Les baleines peuvent se nourrir à de grandes profondeurs et sont obligées de remonter en surface pour respirer. Ces mouvements verticaux font remonter des nutriments vers la surface. Mais ce n’est pas tout ! A cause de la pression en profondeur, les baleines ne peuvent faire caca qu’en surface, et plus elles sont grandes, plus les « plumes fécales qu’elles libèrent sont étendues et chargées en fer et en azote, représentant un véritable engrais pour le phytoplancton ! De plus, la plupart des baleines migrent sur de très grandes distances et donc au cours de leur voyage, répandent cet engrais si précieux partout à la surface des océans ! Les baleines sont les jardinières des océans.
Qui dit plus de baleines, dit plus de phytoplancton et donc moins de CO2 dans l’atmosphère. Mais la force de la pompe des baleines ne s’arrête pas là. Les baleines sont énormes – la plus grande, la baleine bleue peut mesurer jusqu’à 30 m de long pour 150 tonnes – et elles représentent un très grand puits de carbone. Quand elles meurent dans l’Océan, tout ce carbone est alors transporté vers les abysses où il sera stocké pour des millions d’années. En mourant et coulant au fond de l’Océan, une baleine piègerait environ 33 tonnes de CO₂ par an contre 22 kilos pour un arbre. Enfin, leurs cadavres constituent de véritables ilots de biodiversité dans lesquels se nourrissent des espèces abyssales qui sans ces baleines disparaitraient faute de nourriture.
Grâce à ce mécanisme qu’on appelle « Whale Pump » (Joe Roman, 2010), les baleines changent le climat !
Une pompe mise en danger par le plastique
Chaque année plus de 100 000 mammifères marins meurent de la pollution plastique par enchevêtrement, piégées dans du matériel de pêche, ou par ingestion de déchets plastiques (accessoires de pêches, sacs en plastiques, bouteilles, etc.).

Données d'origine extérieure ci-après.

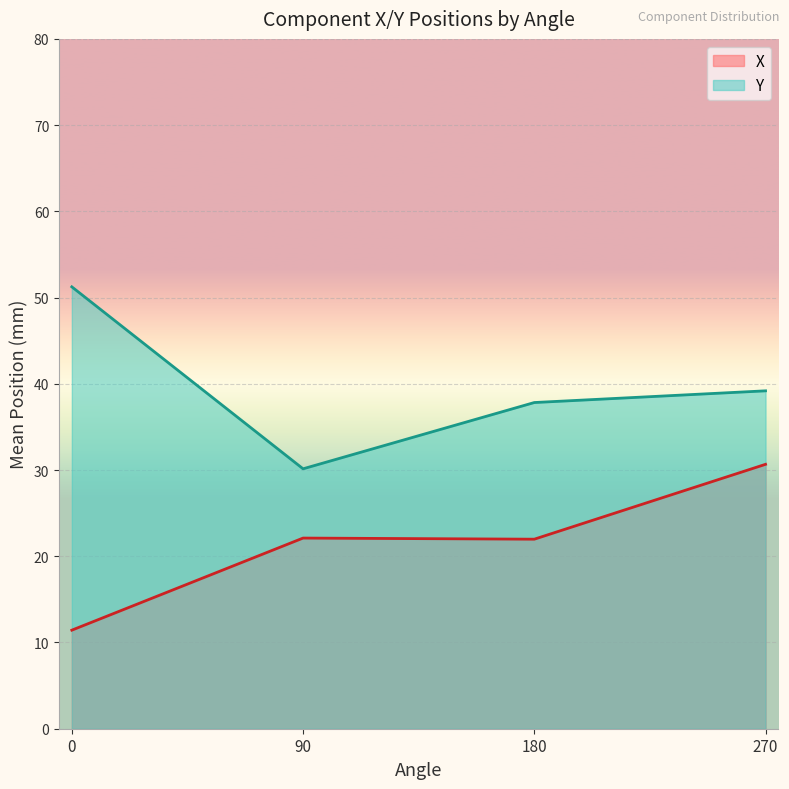

Rank the series at 90 from highest to lowest value.

Y, X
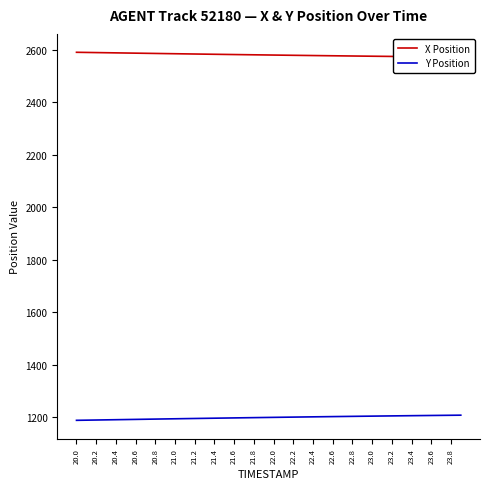

True or false: X Position and Y Position cross at least once.

False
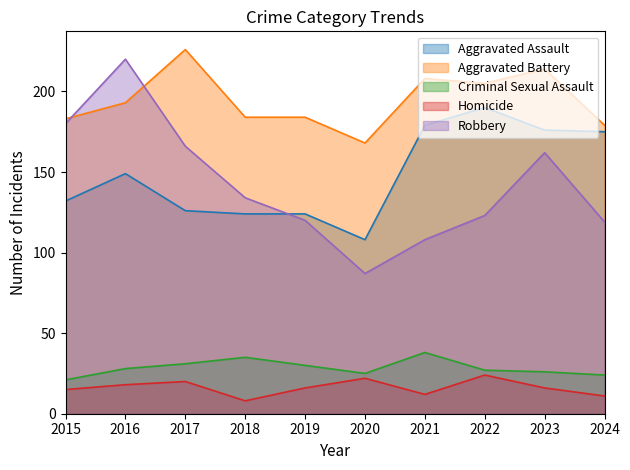

Reading left to right, extract all data points from this chart.

Aggravated Assault: 132	149	126	124	124	108	179	190	176	175
Aggravated Battery: 183	193	226	184	184	168	208	205	214	179
Criminal Sexual Assault: 21	28	31	35	30	25	38	27	26	24
Homicide: 15	18	20	8	16	22	12	24	16	11
Robbery: 180	220	166	134	120	87	108	123	162	119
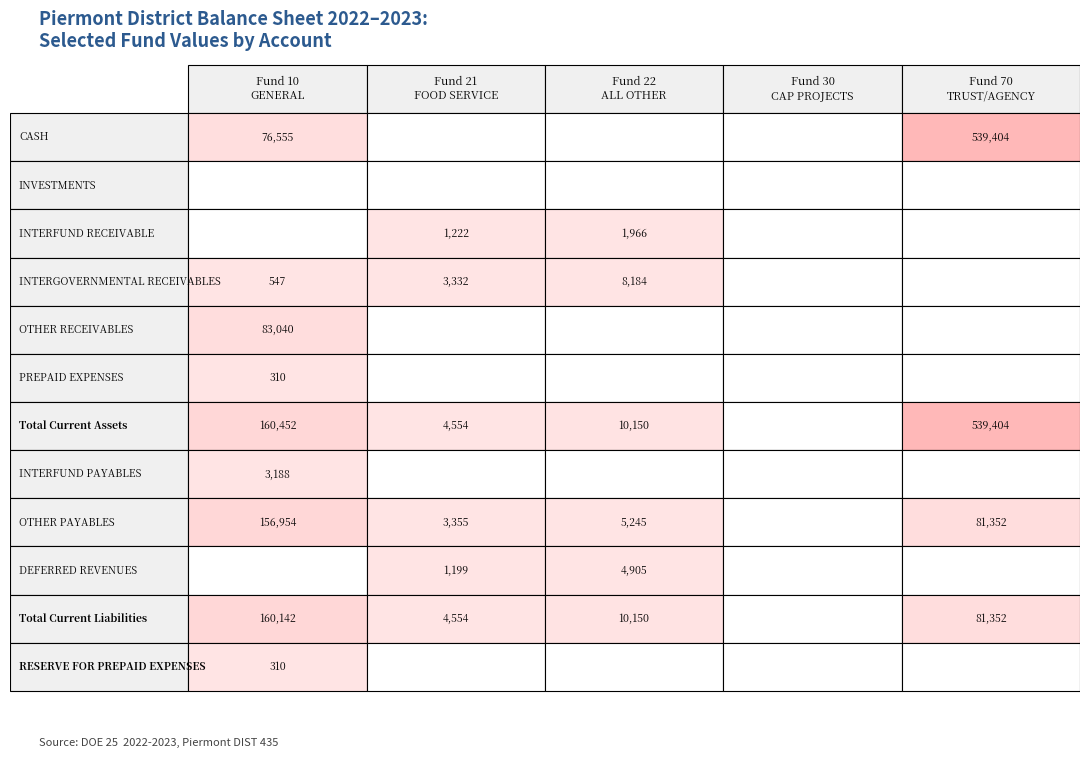

Rank the categories by INTERGOVERNMENTAL RECEIVABLES value from lowest to highest.

3, 4, 0, 1, 2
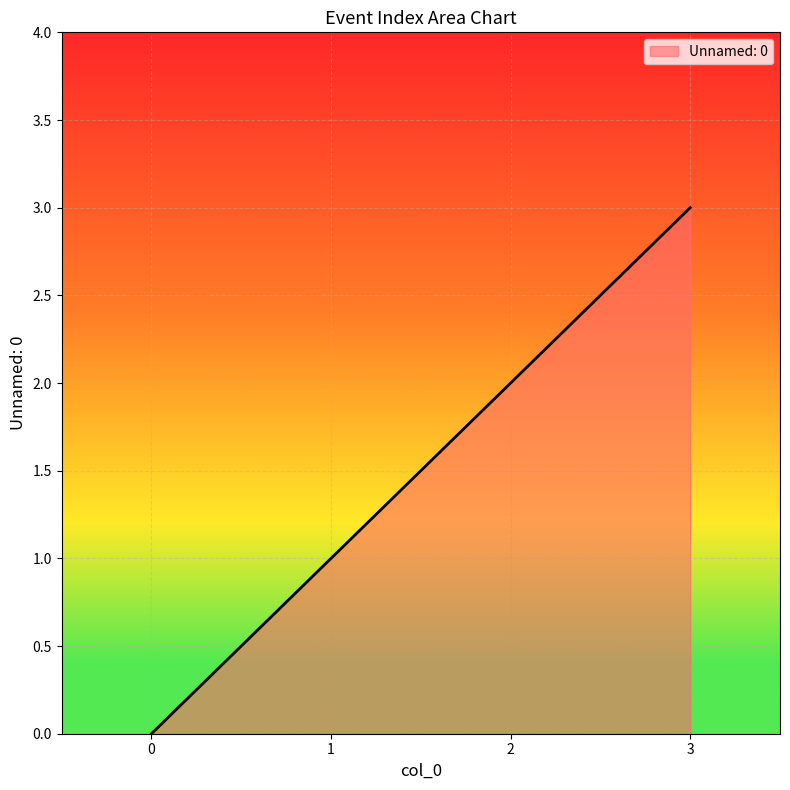

The chart shows a value of 3 at 2. True or false?

False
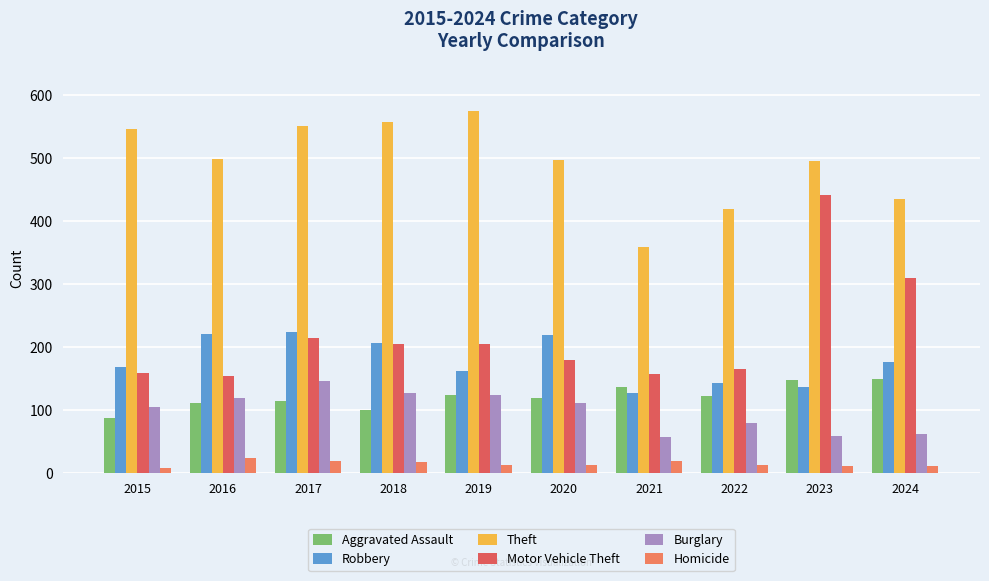

Does the chart contain stacked bars?

No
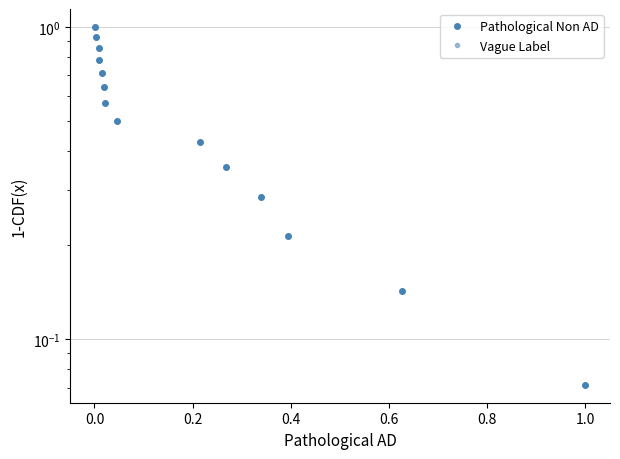

True or false: Vague Label and Pathological Non AD cross at least once.

False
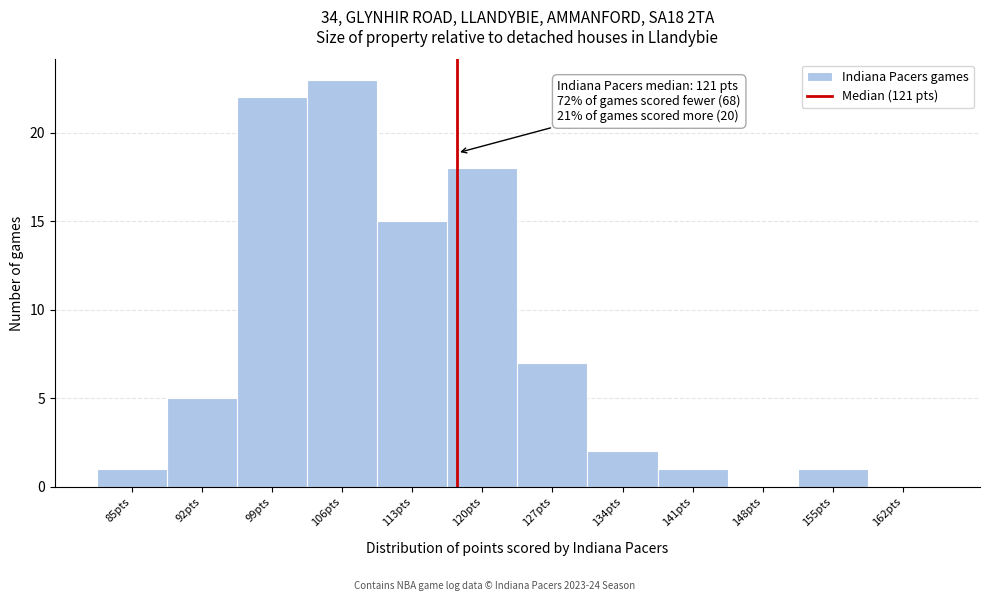

Reading left to right, transcribe all the data shown in this chart.

85pts=1	92pts=5	99pts=22	106pts=23	113pts=15	120pts=18	127pts=7	134pts=2	141pts=1	148pts=0	155pts=1	162pts=0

Ce chiffre, déjà trop grand, ne prend pas en compte, les conséquences à long terme de l’ingestion de microplastiques. Une étude publiée en 2022 dans Nature communications a estimé que la baleine bleue pouvait ingérer 10 millions de particules de plastique de moins de 5 mm par jour. Le chercheur Zhe Lu, professeur en écotoxicologie marine à l’Université du Québec, explique dans un article de Reporterre qu’« en raison de leur nature lipophile, les microplastiques ont le potentiel d’absorber les polluants organiques persistants présents dans les régions contaminées. Comme par exemple, des métaux lourds, des polychlorobiphényles (PCB), des pesticides ». Si la recherche sur les effets des microplastiques débute, on sait que des débris macroplastiques (> 5 mm) ont été retrouvés chez la moitié des mammifères marins échantillonnés dans le monde à ce jour. C’est un rapport du Programme Environnement des Nations Unies qui fait ce constat inquiétant et met en évidence que cette pollution touche la totalité des écosystèmes marins et diminue l’efficacité de la pompe biologique accélérant un peu plus le changement climatique.
Le 19 février, nous célébrions les baleines mais c’est tous les jours qu’il faudrait rendre hommage à ces jardinières océaniques ! Chaque geste que vous mettez en place contre la pollution plastique est un geste pour les protéger et protéger le climat.